What this task involves> Return the records from the first line through the line containing "Privileging, credentialing, and", and leave out the pictures.

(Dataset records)
╔══
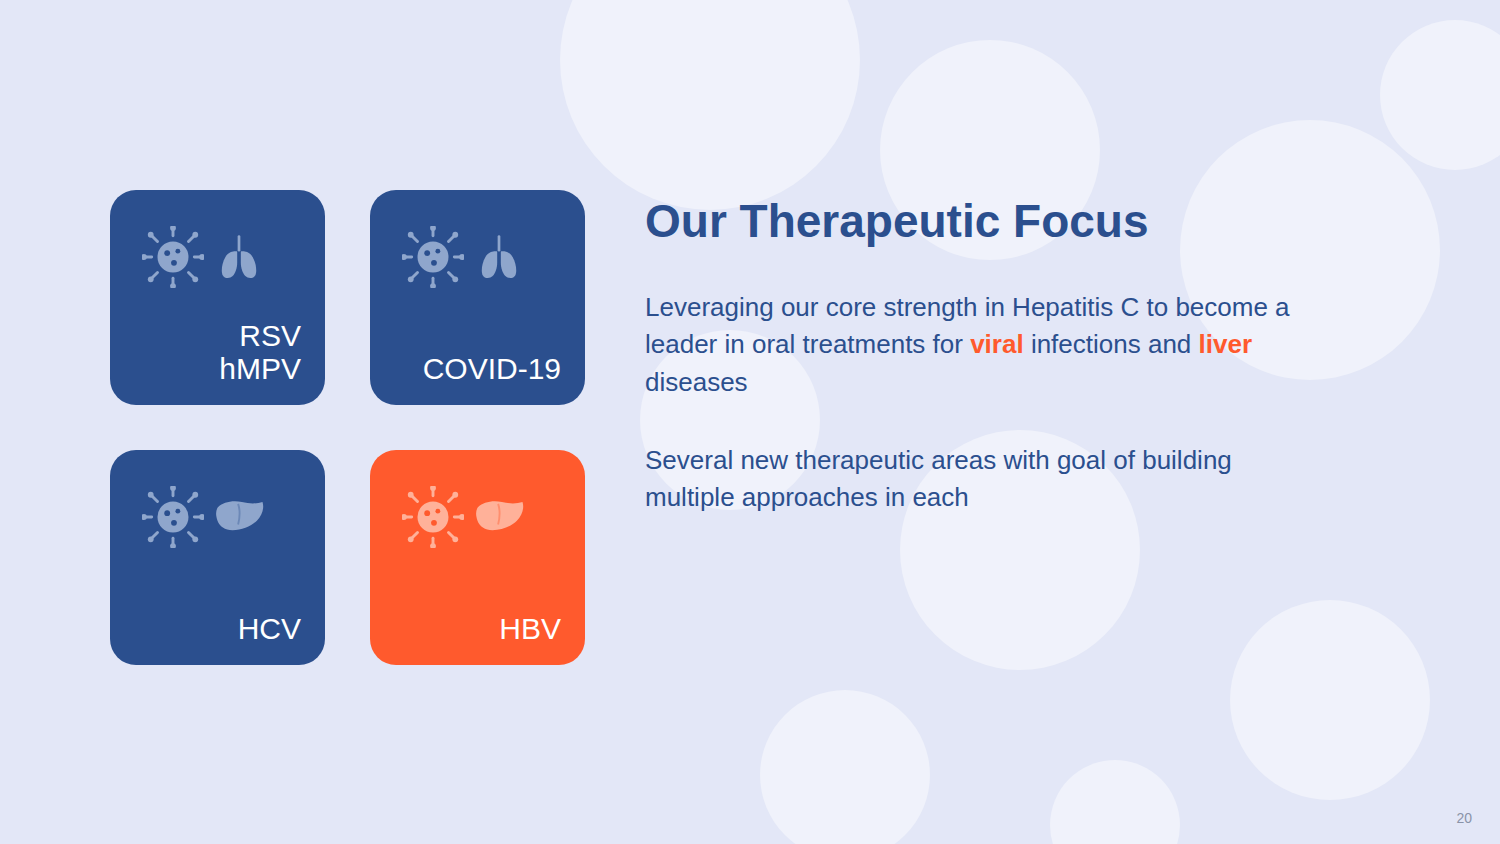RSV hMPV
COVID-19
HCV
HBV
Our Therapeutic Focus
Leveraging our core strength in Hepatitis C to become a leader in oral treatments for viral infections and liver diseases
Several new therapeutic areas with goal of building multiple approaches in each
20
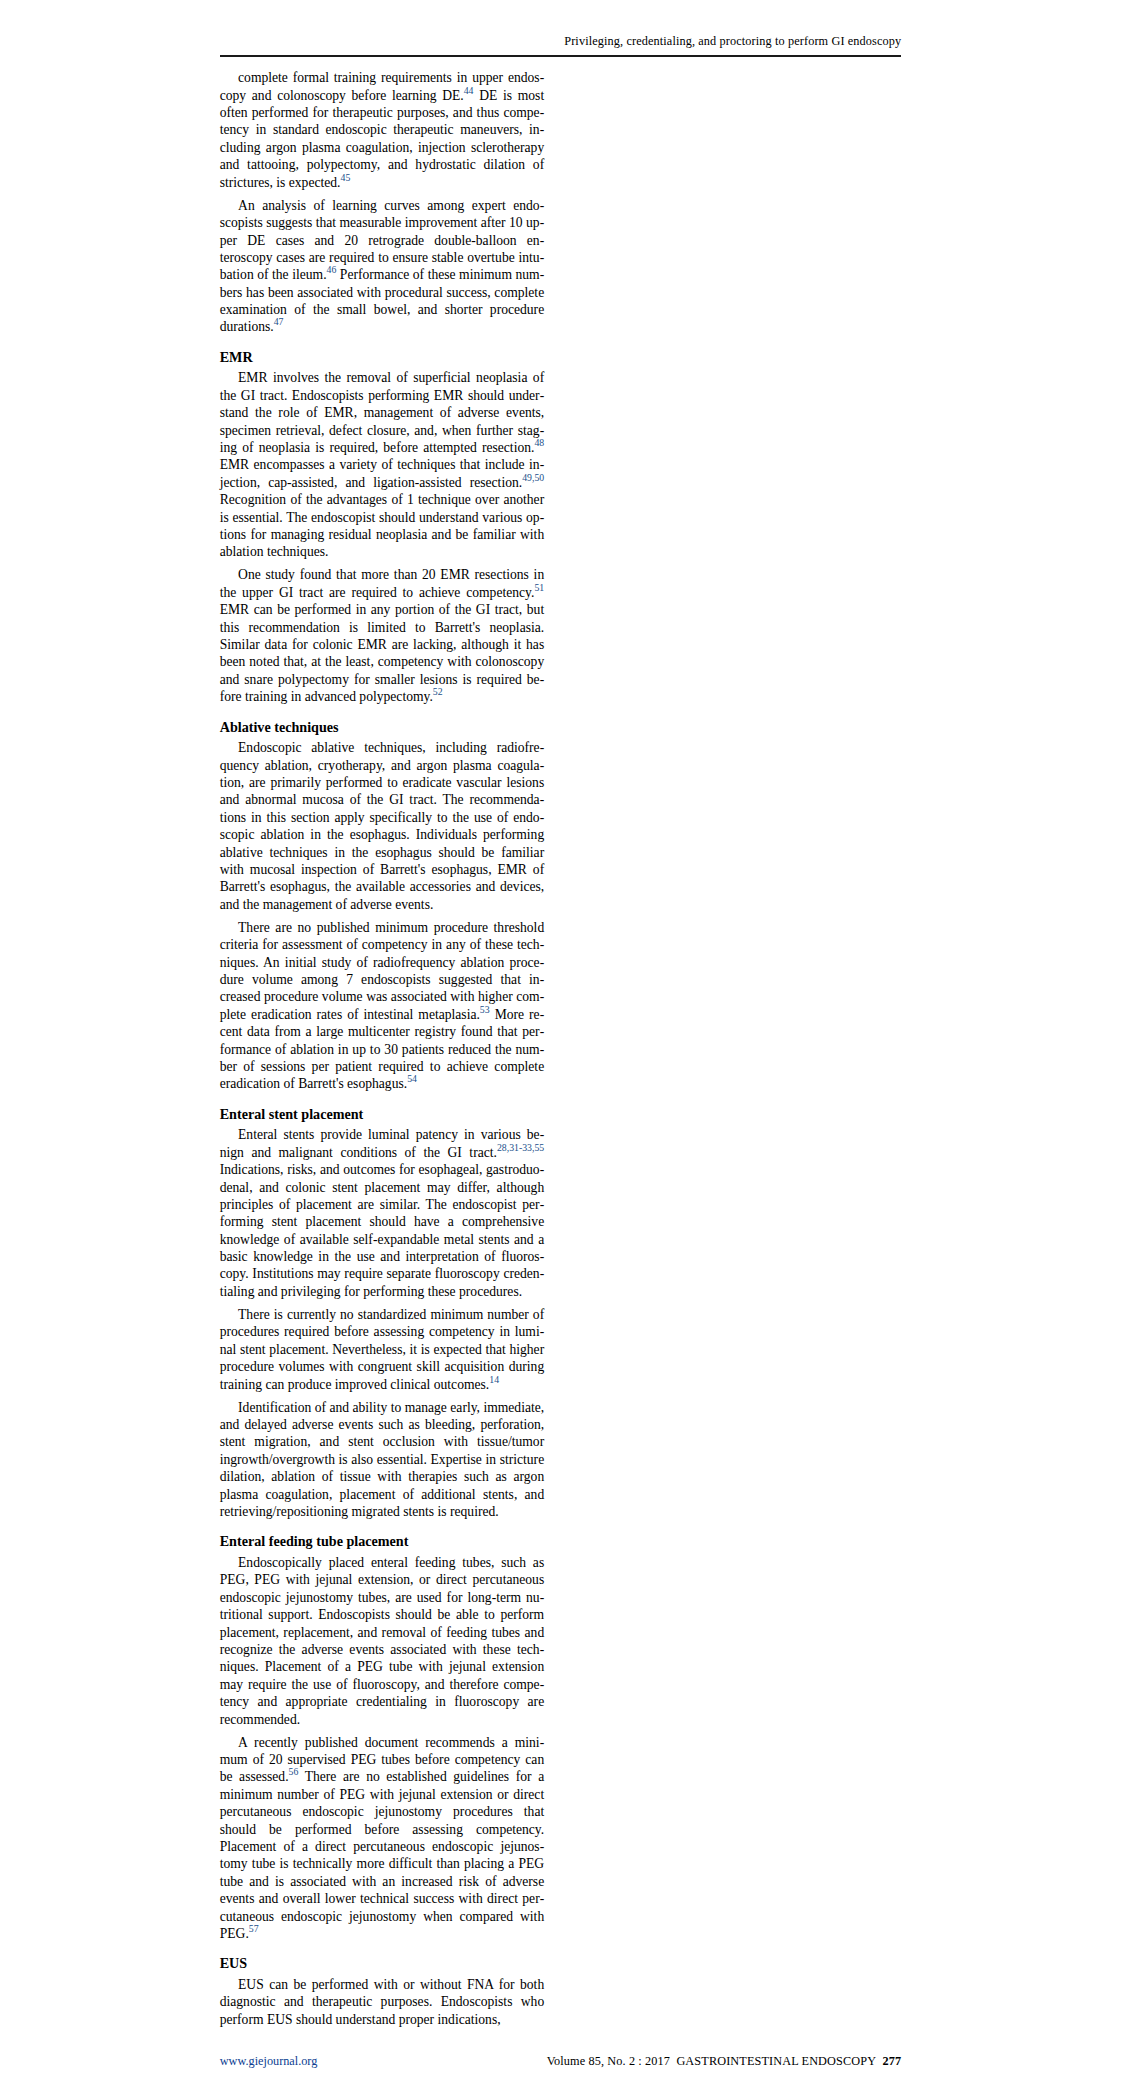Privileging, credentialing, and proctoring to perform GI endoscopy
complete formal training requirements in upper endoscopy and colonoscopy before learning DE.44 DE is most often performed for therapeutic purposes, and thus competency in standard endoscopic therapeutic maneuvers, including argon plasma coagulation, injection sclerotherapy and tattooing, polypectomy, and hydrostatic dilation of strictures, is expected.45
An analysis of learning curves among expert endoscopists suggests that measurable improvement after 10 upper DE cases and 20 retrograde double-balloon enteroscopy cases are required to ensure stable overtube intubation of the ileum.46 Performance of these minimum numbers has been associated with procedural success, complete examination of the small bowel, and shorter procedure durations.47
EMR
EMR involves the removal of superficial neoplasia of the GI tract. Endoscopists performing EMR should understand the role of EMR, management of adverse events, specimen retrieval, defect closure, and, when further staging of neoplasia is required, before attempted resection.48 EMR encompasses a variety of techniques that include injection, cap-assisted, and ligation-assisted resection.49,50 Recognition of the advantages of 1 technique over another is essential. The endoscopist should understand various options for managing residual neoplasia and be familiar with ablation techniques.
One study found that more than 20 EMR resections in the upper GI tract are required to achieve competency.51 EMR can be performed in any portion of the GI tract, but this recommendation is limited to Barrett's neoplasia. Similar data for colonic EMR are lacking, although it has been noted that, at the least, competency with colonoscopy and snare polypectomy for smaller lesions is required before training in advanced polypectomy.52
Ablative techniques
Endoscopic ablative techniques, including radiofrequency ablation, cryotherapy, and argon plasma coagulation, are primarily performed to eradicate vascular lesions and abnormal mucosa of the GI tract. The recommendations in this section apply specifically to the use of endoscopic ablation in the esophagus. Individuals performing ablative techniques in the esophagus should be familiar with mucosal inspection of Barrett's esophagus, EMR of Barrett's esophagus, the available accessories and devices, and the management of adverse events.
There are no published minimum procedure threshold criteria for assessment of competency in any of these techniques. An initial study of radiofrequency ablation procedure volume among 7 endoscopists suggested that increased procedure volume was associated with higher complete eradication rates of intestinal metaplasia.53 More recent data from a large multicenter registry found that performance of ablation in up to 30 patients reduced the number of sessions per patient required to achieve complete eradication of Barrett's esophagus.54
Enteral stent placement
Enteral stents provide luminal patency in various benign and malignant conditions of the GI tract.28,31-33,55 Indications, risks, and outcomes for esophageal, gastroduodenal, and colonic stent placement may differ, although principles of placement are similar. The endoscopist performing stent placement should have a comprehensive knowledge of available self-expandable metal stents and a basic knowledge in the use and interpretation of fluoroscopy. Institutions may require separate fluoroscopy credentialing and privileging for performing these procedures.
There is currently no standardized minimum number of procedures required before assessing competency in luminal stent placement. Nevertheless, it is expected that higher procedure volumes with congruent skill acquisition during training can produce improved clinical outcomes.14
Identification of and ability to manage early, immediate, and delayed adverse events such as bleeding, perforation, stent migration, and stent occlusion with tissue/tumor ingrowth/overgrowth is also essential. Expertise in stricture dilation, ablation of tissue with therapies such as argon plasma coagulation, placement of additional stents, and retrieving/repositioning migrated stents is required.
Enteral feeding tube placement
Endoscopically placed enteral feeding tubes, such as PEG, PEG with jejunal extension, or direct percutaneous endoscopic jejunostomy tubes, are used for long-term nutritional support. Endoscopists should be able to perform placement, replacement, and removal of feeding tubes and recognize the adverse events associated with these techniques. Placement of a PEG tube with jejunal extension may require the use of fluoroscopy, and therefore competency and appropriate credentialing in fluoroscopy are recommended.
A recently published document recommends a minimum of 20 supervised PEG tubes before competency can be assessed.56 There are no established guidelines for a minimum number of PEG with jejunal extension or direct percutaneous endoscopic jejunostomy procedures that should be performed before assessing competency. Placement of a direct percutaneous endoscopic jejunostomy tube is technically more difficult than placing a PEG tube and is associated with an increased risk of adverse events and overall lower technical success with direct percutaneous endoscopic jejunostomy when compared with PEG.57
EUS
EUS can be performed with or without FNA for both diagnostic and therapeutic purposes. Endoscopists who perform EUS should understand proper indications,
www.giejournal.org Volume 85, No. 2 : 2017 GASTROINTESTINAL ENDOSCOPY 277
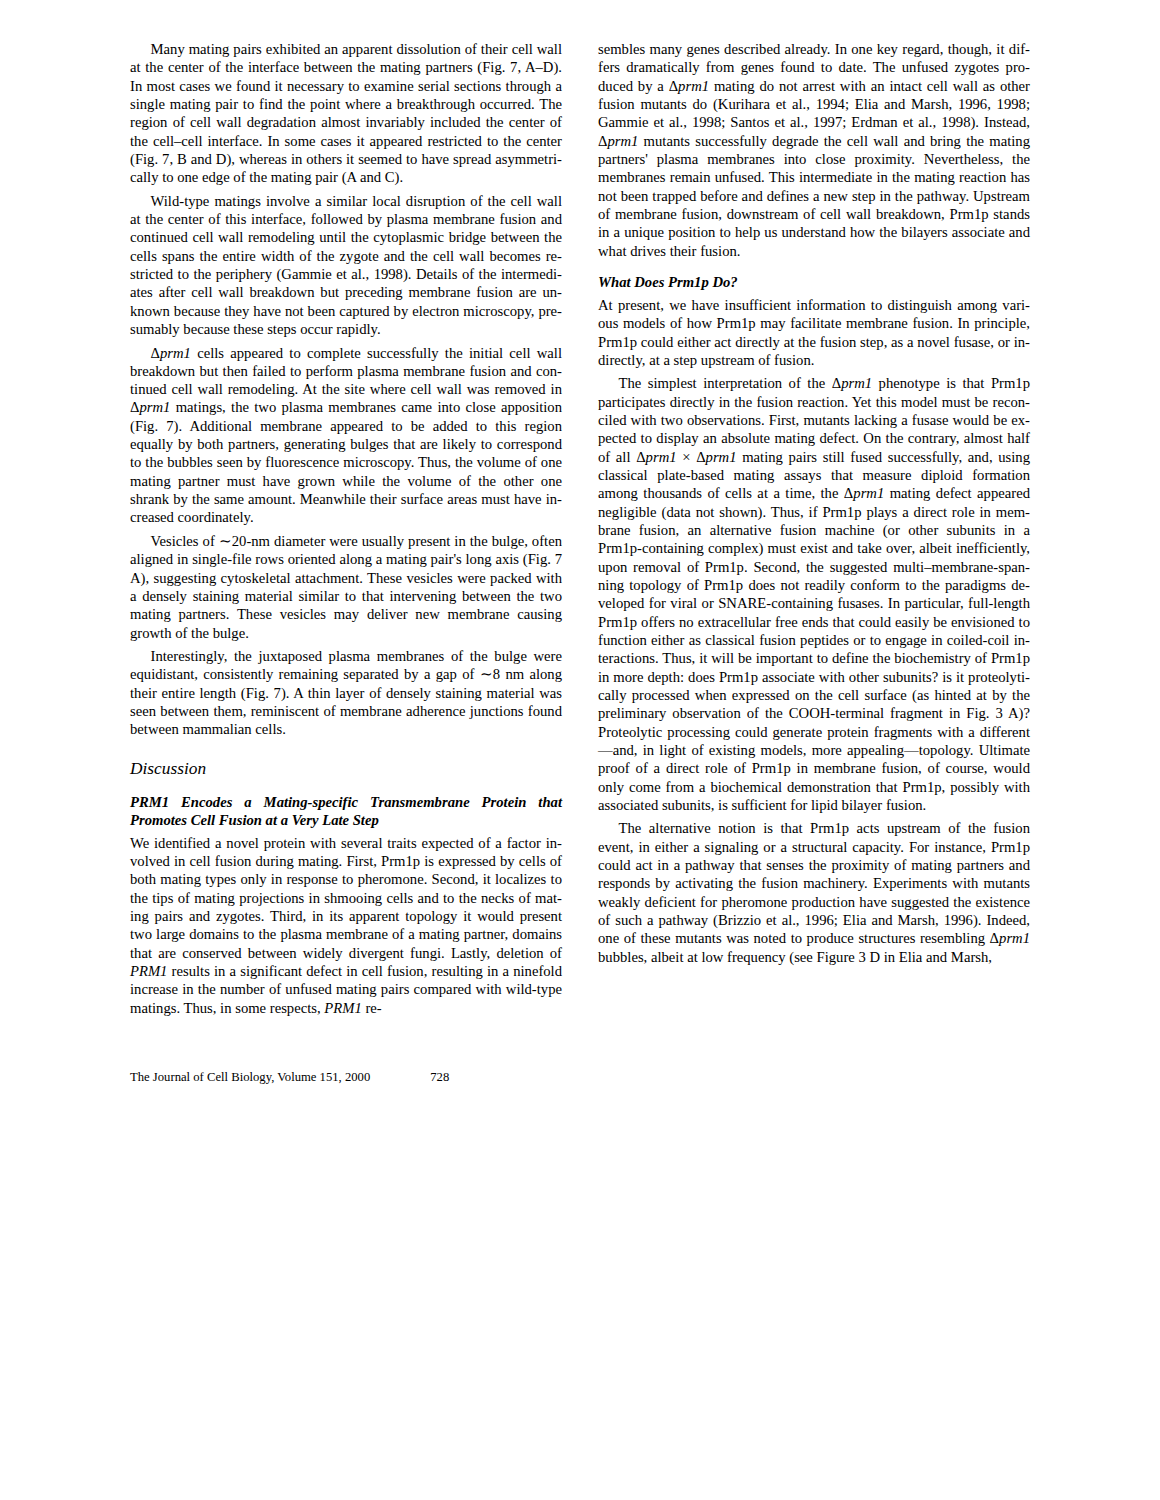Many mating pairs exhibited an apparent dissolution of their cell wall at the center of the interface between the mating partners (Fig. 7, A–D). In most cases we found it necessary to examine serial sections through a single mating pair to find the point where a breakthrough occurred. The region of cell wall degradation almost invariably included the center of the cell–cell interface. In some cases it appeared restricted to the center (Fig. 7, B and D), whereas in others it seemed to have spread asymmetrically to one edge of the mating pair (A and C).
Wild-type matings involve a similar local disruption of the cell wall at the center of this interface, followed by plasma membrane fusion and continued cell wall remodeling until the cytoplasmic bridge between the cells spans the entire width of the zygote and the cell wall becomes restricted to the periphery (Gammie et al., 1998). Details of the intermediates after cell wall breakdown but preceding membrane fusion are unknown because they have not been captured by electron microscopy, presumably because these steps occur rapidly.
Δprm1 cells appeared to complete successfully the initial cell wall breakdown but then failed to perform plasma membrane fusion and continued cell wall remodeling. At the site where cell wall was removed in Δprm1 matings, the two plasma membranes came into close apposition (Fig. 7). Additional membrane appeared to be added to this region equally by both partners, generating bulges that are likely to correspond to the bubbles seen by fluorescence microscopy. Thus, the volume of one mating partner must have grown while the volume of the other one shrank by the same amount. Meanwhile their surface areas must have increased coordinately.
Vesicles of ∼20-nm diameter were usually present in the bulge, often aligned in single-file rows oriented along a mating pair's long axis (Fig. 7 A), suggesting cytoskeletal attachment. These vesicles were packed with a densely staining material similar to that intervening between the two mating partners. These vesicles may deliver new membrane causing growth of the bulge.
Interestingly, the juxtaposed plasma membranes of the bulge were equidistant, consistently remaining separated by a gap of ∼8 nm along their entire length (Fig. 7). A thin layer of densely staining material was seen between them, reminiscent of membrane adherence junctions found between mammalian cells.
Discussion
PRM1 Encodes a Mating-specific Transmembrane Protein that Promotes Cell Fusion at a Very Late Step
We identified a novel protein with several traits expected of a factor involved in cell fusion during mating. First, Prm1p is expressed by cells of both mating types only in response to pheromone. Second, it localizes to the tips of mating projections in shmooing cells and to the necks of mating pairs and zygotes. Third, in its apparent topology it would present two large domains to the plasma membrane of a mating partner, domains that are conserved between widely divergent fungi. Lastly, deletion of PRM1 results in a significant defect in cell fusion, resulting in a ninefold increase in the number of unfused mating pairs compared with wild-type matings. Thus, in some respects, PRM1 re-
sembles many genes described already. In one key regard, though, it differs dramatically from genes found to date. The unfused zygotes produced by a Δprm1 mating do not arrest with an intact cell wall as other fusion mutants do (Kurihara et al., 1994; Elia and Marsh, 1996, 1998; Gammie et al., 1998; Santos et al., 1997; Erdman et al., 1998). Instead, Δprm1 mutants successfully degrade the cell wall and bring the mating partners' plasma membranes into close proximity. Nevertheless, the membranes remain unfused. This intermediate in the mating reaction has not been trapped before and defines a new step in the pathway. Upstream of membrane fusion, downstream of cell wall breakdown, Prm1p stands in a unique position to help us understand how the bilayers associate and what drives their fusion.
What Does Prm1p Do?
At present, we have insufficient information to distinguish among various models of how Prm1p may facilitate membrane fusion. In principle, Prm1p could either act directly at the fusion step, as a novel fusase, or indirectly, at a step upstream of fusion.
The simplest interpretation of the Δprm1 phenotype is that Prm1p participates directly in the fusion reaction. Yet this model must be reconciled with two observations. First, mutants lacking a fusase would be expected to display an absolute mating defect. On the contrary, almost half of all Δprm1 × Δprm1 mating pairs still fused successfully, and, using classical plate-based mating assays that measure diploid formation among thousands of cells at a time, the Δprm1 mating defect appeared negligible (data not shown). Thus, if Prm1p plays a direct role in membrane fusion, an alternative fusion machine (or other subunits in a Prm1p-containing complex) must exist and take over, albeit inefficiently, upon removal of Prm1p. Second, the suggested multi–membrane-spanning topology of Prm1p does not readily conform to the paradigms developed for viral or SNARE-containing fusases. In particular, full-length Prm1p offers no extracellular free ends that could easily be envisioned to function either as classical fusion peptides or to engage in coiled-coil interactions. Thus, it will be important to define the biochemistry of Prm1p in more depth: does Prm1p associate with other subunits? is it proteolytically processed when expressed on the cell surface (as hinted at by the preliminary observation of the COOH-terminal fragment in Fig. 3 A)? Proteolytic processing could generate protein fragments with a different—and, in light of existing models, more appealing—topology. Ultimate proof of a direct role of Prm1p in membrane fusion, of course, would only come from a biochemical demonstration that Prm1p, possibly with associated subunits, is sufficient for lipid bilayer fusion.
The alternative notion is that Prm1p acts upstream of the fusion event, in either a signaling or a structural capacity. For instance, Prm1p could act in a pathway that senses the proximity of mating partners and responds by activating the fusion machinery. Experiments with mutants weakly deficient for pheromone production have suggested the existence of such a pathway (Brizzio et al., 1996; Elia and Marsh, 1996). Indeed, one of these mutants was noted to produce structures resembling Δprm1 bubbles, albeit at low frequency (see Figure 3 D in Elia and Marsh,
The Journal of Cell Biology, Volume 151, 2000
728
╚══
Exercise answer>
RSV hMPV
COVID-19
HCV
HBV
Our Therapeutic Focus
Leveraging our core strength in Hepatitis C to become a leader in oral treatments for viral infections and liver diseases
Several new therapeutic areas with goal of building multiple approaches in each
20
Privileging, credentialing, and proctoring to perform GI endoscopy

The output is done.